The brains are all laid out with the same basic principles.
Not just the same basic neurons but even the same basic chunks.
>> A couple of chunks like what?
>> Well, the big part of the brain that we think about in the front of our brains
is the cerebrum or the cerebral cortex.
We have a structure like that that stands out as that folded thing
that we all recognize but there is a cerebrum in every single vertebrate brain.
There is a cerebellum this little brain in the back
in every single vertebrate to some extent they're smaller or
larger they're at different proportions, but they're all there.
>> So the structures are the same?
>> The structures are the same so
one myth about brains is that things have been added,
new stuff has been added like a new kind of structure has been popped on to it.
Not very likely, for the most part,
Darwin's theme and variation story is right.
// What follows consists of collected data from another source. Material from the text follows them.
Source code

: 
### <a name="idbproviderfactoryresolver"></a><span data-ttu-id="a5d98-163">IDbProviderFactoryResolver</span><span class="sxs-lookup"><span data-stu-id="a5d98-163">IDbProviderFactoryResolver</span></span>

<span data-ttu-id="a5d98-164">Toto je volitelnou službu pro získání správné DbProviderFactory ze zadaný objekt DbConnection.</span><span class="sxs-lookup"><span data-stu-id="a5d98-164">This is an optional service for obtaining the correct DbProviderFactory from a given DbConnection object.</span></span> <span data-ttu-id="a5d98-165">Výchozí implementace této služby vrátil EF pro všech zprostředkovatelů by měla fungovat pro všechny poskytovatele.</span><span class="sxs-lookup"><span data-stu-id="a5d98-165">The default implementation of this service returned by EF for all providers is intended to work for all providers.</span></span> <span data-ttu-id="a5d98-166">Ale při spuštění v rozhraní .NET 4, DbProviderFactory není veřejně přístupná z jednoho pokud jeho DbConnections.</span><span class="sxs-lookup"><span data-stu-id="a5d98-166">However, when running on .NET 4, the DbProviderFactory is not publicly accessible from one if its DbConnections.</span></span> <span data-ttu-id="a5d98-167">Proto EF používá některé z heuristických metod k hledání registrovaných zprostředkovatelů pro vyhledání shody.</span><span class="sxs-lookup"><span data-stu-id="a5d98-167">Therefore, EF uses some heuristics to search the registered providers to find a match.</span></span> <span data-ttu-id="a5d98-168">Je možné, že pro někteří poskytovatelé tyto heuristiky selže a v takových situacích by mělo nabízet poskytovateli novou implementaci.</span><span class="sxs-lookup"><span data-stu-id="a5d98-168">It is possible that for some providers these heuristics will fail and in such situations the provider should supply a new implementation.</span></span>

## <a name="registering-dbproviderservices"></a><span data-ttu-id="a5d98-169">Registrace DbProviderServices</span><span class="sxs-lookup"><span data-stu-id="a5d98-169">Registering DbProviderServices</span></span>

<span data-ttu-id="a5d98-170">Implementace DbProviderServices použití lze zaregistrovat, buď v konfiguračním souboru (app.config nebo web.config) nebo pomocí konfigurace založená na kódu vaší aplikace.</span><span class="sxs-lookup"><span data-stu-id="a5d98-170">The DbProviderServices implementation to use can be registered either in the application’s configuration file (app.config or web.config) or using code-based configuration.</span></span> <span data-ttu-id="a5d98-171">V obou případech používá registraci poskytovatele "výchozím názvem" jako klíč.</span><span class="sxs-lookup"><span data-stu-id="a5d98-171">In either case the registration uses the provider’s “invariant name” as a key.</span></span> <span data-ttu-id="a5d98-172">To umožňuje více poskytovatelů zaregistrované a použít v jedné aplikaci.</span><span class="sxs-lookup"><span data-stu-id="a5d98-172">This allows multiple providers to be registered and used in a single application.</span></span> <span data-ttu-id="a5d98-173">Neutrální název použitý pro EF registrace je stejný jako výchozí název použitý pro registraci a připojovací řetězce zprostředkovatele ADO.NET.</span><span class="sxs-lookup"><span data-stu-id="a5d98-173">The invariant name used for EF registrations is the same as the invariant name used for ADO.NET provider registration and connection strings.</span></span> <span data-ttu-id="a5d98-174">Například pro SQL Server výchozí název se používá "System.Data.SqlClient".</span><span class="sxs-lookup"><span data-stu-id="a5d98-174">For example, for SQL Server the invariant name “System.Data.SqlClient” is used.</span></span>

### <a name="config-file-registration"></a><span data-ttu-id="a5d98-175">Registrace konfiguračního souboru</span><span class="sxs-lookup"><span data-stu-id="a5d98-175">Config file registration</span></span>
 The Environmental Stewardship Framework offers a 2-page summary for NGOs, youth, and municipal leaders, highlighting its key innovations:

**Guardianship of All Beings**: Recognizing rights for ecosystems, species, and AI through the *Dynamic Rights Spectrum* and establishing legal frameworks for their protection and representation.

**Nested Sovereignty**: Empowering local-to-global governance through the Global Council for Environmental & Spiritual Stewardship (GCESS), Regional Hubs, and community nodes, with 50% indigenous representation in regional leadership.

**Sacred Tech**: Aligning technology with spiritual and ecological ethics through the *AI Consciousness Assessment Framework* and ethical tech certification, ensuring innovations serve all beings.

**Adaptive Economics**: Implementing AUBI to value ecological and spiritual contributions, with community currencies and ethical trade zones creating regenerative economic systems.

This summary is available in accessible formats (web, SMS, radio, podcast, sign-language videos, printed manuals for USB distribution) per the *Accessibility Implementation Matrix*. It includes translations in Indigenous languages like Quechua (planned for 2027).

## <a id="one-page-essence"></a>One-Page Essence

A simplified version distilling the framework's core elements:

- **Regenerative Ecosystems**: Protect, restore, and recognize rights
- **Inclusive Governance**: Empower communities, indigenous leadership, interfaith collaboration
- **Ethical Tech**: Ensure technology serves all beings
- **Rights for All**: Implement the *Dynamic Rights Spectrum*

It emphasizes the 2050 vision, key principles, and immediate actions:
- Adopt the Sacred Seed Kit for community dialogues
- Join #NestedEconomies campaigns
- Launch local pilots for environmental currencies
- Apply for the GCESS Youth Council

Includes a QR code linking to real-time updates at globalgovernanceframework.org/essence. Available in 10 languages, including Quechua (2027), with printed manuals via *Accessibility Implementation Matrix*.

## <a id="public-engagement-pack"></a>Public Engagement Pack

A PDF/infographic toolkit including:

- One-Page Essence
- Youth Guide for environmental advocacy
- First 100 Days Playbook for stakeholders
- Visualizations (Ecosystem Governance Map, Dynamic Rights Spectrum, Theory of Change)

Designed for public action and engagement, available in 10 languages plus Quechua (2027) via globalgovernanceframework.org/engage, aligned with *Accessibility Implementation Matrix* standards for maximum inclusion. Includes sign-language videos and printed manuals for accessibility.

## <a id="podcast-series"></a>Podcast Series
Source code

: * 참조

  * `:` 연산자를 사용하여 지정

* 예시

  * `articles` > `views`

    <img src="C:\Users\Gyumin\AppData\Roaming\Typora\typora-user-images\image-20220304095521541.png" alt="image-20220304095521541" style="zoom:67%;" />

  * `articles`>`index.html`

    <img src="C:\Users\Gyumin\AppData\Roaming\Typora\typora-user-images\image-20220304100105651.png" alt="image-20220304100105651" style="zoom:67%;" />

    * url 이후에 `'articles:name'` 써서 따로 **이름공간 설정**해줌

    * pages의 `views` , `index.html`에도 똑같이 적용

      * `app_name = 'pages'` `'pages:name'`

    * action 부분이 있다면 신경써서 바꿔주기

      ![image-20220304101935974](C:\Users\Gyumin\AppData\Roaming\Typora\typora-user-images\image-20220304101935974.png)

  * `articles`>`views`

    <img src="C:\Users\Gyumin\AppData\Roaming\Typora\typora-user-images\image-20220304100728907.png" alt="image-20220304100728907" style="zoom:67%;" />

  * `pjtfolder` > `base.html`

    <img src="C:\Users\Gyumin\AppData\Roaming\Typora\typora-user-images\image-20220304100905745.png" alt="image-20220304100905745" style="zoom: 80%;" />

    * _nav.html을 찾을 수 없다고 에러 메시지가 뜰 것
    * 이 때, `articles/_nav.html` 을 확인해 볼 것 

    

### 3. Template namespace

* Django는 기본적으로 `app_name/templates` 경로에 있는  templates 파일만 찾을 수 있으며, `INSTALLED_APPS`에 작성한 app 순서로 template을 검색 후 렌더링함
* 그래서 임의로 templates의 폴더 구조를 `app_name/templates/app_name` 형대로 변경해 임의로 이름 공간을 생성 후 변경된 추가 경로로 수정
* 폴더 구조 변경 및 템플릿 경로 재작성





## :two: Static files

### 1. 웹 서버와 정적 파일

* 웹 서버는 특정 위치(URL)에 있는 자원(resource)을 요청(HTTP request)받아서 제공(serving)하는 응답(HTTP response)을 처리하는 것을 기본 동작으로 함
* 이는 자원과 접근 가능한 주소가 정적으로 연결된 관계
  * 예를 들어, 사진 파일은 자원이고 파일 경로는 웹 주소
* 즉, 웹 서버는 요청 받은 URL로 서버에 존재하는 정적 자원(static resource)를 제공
That is, descent with modification.
>> Mm-hm.
>> The same basic structure gets modified,
each of these components gets modified in subtle ways.
But it's in the same place doing the same kind of thing.
Those parts that are towards the front are doing more of the prediction,
the long distance prediction.
As you move back in the brain down towards the tail so
to speak, down in us those are things that are doing more automatic stuff.
Again the head end of moving organisms has to do all the prediction.
Interestingly enough the two things that are most predictive are eyes and nose.
They come in at the very front.
Now we think about eyes as being long distance predictors.
We can predict things sometimes miles away from moving forward.